What to work on → Using the school district's health and wellness policy, explain in one to three sentences why schools must set standards for all foods and beverages sold or served to students.

Source →
-- start --
First Reading:June 28, 2006
Second Reading and Adoption:July 11, 2006
First Reading: October 11, 2006
Second Reading: October 25, 2006
Health and Wellness
The Dudley-Charlton Regional School District is committed to providing a school environment that enhances learning and development of lifelong wellness practices.
To Ensure the Health of our Youth:
Principals and school staff will promote a school environment supportive of healthy eating. Adults are encouraged to model healthy eating by serving nutritious foods at school meetings and events, and by refraining from using candy and snacks of minimal nutritional value as rewards for students, and will limit their use (and seek non-food alternatives) in holiday and birthday parties in the classroom. If schools participate in fundraising involving food, the fundraiser should support a healthy school environment and be free from solicitation of foods that do not meet the specifications of the Dietary Guidelines for America. To that end, the following nutritional guidelines will be set forth in all schools.
Nutrition Guidelines for all Foods
Students’ lifelong eating habits are greatly influenced by the types of foods and beverages available to them. Schools must establish standards to address all foods and beverages sold or served to students, including those available outside of school meal programs. Schools must ensure that reimbursable school meals must meet the program requirements and nutrition standards set forth under the 7 CFR Part 210 and Part 220.
-- end --
Record extracts →
-- start --
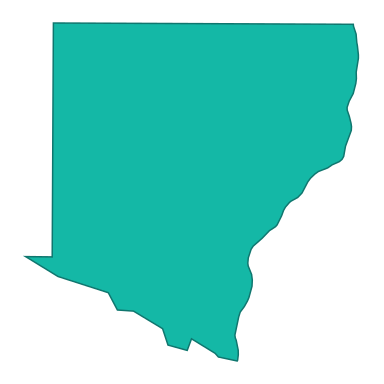 Des Moines, Iowa, United States of America
{"feature_id": "52423323B51046166578501", "entity_name": "Des Moines", "entity_type": "district", "adm_level": 2, "iso_a3": "USA", "parent_name": "United States of America", "parent_adm1": "Iowa", "projection": "natural_earth1", "projection_center": [-91.071, 40.885], "detail": "fine", "context": "isolated", "style": "filled", "palette": "teal", "viewbox_px": 384, "rotation_deg": 0, "n_neighbors": 0, "source": "geoboundaries", "source_scale": "gbopen_adm2", "svg_char_len": 1014}
<svg xmlns="http://www.w3.org/2000/svg" viewBox="0 0 384 384"><path d="M25.6,256.6L58.0,276.5L108.3,292.7L117.4,310.0L133.5,311.1L162.6,328.7L168.0,345.1L187.2,350.4L191.5,338.8L215.1,353.3L218.4,357.0L237.2,361.0L237.6,360.3L238.3,354.7L238.2,350.2L236.2,340.2L235.3,338.0L234.9,335.1L238.7,316.9L240.2,312.1L244.3,306.6L247.4,301.1L248.9,297.6L252.0,286.3L252.3,280.0L251.6,274.5L248.2,266.0L247.8,263.2L248.3,257.8L251.1,249.3L253.2,246.1L262.1,238.3L269.5,230.6L275.5,226.7L277.1,224.9L281.6,215.8L283.6,210.3L285.5,207.0L289.5,202.4L291.1,201.1L297.8,197.4L302.0,193.0L307.9,181.7L308.9,180.4L310.5,178.2L314.8,174.1L318.4,171.5L327.7,167.9L332.2,164.8L339.4,161.6L342.0,159.4L343.7,156.4L345.5,146.2L351.3,130.4L351.5,126.6L351.0,123.2L349.3,116.3L347.2,110.2L347.1,107.4L349.2,101.1L353.2,93.6L355.8,83.5L356.4,78.6L356.2,72.1L358.4,58.3L358.4,54.9L357.4,45.8L356.8,42.6L356.1,34.1L353.6,26.5L353.5,26.2L353.3,24.3L53.4,23.0L52.2,256.9L25.6,256.6Z" fill="#14b8a6" stroke="#0f766e" stroke-width="1.5"/></svg>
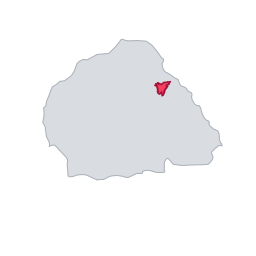 Young, Río Negro, Uruguay shown in context, rotated 134°
{"feature_id": "84410073B75635115155614", "entity_name": "Young", "entity_type": "district", "adm_level": 2, "iso_a3": "URY", "parent_name": "Uruguay", "parent_adm1": "Río Negro", "projection": "albers", "projection_center": [-57.732, -32.654], "detail": "fine", "context": "in_parent", "style": "filled", "palette": "rose", "viewbox_px": 256, "rotation_deg": 134, "n_neighbors": 0, "source": "geoboundaries", "source_scale": "gbopen_adm2", "svg_char_len": 3995}
<svg xmlns="http://www.w3.org/2000/svg" viewBox="0 0 256 256"><g transform="rotate(134 128 128)"><path d="M195.8,171.8L194.3,173.0L192.7,175.4L190.7,181.0L184.5,188.7L183.2,193.1L176.7,197.6L172.0,202.7L169.1,202.4L166.4,204.6L151.2,211.0L145.8,209.6L141.8,209.5L138.1,206.4L129.7,205.1L124.3,206.2L117.1,209.4L115.0,209.4L113.4,209.2L109.6,207.7L107.5,204.8L96.5,201.3L87.7,193.6L77.2,193.4L69.1,194.4L67.9,193.4L67.1,191.4L65.4,188.6L58.4,181.8L52.9,175.2L51.8,168.6L52.5,161.4L54.1,152.9L53.8,150.2L55.8,148.7L57.9,148.4L59.8,146.2L61.5,142.8L61.8,140.3L60.4,135.7L59.5,129.1L58.3,125.9L60.6,120.8L60.7,118.3L59.4,116.1L59.0,113.9L59.6,111.5L59.5,109.3L58.6,107.2L59.2,105.4L61.3,104.0L62.9,101.9L63.9,99.0L64.4,96.8L64.4,95.3L63.8,93.9L62.5,92.5L63.1,89.8L65.5,85.8L67.1,82.3L67.9,79.2L67.8,76.7L67.0,74.8L67.3,73.5L68.9,72.8L69.6,70.8L69.3,65.8L67.7,61.6L68.9,58.4L72.4,54.6L74.3,51.5L74.4,49.2L75.5,47.9L77.2,50.4L82.1,51.1L87.1,51.2L88.0,50.5L89.9,46.4L92.6,45.3L95.4,45.0L98.5,45.2L101.7,48.0L110.9,57.0L117.6,63.3L119.7,66.2L121.4,68.4L122.7,70.5L122.1,75.7L122.1,78.0L122.4,78.7L124.0,78.8L126.3,78.5L128.2,77.4L129.8,75.7L131.3,74.3L132.5,73.6L132.9,72.5L133.6,71.4L134.3,71.1L135.7,72.0L138.8,75.1L141.1,78.0L141.7,79.6L142.6,81.3L143.6,82.7L144.3,84.2L146.6,86.1L149.0,87.3L150.6,86.1L154.6,90.1L163.5,93.5L165.1,95.5L166.5,98.3L169.5,102.6L173.8,106.5L177.2,108.2L180.5,109.2L182.3,110.1L183.6,111.6L185.5,113.2L186.8,113.9L187.2,115.3L188.4,118.3L189.6,122.2L191.0,125.8L194.1,129.4L197.6,132.2L201.3,133.9L203.4,135.8L204.2,137.8L201.5,140.6L198.6,144.1L196.1,146.8L193.5,148.7L192.6,150.0L192.0,152.1L191.5,163.4L191.2,167.6L191.3,168.7L191.6,169.4L193.2,170.6L195.0,171.6L195.8,171.8Z" fill="#d9dde1" stroke="#a8b0b8" stroke-width="1"/><path d="M73.5,128.1L73.4,128.1L73.3,128.3L73.2,128.3L72.9,128.3L72.8,128.2L72.7,128.1L72.5,128.3L72.4,128.3L72.3,128.2L72.2,128.3L72.0,128.2L71.9,128.2L71.8,128.3L71.8,128.2L71.7,128.2L71.7,128.3L71.4,128.3L71.3,128.5L71.2,128.5L71.3,128.6L71.2,128.7L71.2,128.9L71.2,129.0L71.0,129.3L71.1,129.5L70.9,129.8L70.8,129.7L70.7,129.6L70.5,129.8L70.7,130.0L70.4,130.1L70.3,129.9L70.2,129.8L69.9,129.7L69.7,129.7L69.6,129.4L69.4,129.4L69.2,129.4L69.2,129.5L69.2,129.4L69.0,129.2L68.9,129.2L68.7,129.0L68.4,129.2L68.2,129.0L68.1,129.3L67.9,129.5L67.7,129.5L67.7,129.4L67.5,129.5L67.4,129.6L67.2,129.7L66.9,129.5L66.7,129.5L66.4,129.7L66.2,129.6L65.9,129.5L65.7,129.5L65.4,129.6L65.4,129.9L65.8,130.0L66.1,130.4L66.5,130.6L67.2,131.4L67.3,131.5L67.5,131.7L67.9,131.7L68.4,132.1L69.0,132.5L69.2,132.8L69.4,133.1L69.5,133.2L69.8,133.3L70.0,133.7L70.3,133.6L71.0,133.8L71.4,134.1L71.7,134.2L72.3,134.2L73.4,134.1L73.5,134.5L74.2,135.1L74.0,135.6L73.9,135.9L74.8,136.3L74.5,136.5L74.4,137.0L74.5,137.5L74.6,137.8L74.8,138.0L75.0,137.8L75.3,137.9L75.5,138.1L75.9,138.1L76.1,138.1L76.2,137.8L76.3,137.8L76.8,138.0L77.0,138.2L76.9,138.3L77.1,138.6L77.3,138.4L77.6,138.2L77.8,138.2L78.0,138.2L78.4,138.3L78.4,138.2L78.5,138.2L78.5,137.7L78.3,137.5L78.3,137.4L77.7,137.3L77.9,136.6L77.7,136.4L78.0,136.3L78.0,136.0L78.2,135.9L78.5,135.5L78.4,135.4L78.3,135.1L78.4,134.9L78.7,134.8L78.7,134.7L78.8,134.6L78.9,134.3L79.0,134.3L79.0,133.9L79.5,133.9L79.8,133.6L80.0,133.0L80.3,132.7L80.3,132.4L80.5,132.3L80.9,132.3L81.2,132.3L81.2,132.2L81.2,131.7L81.3,131.6L81.5,131.4L81.3,131.1L81.9,131.0L81.9,130.9L81.9,130.7L82.0,130.5L82.1,130.2L82.0,129.9L82.0,129.4L81.8,129.1L81.6,128.9L81.5,128.7L79.0,128.8L79.3,128.3L81.0,125.9L80.4,125.6L80.4,125.8L80.1,125.7L79.8,125.8L79.6,125.9L79.2,126.0L78.9,125.9L78.6,126.1L78.3,126.0L78.0,126.1L77.7,126.2L77.7,126.3L77.4,126.5L77.5,126.7L77.5,126.8L77.4,126.8L77.3,127.0L77.2,127.1L77.0,126.9L76.7,126.8L76.6,127.0L76.3,127.1L76.2,127.2L76.1,127.3L76.1,127.5L76.0,127.8L75.9,127.8L75.9,127.7L75.7,127.5L75.6,127.8L75.4,127.8L75.4,128.0L75.2,128.0L74.9,128.2L74.7,128.0L74.7,127.9L74.3,127.8L74.1,127.8L74.0,128.0L73.9,128.0L73.7,128.1L73.4,128.2L73.5,128.1Z" fill="#f43f5e" stroke="#9f1239" stroke-width="1.5"/></g></svg>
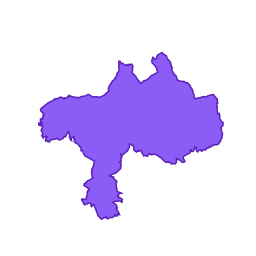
-- end --
Solved exercise → Schools must set these standards because students' lifelong eating habits are greatly influenced by the foods and beverages available to them. For that reason, the standards cover everything sold or served to students, including items available outside the school meal programs.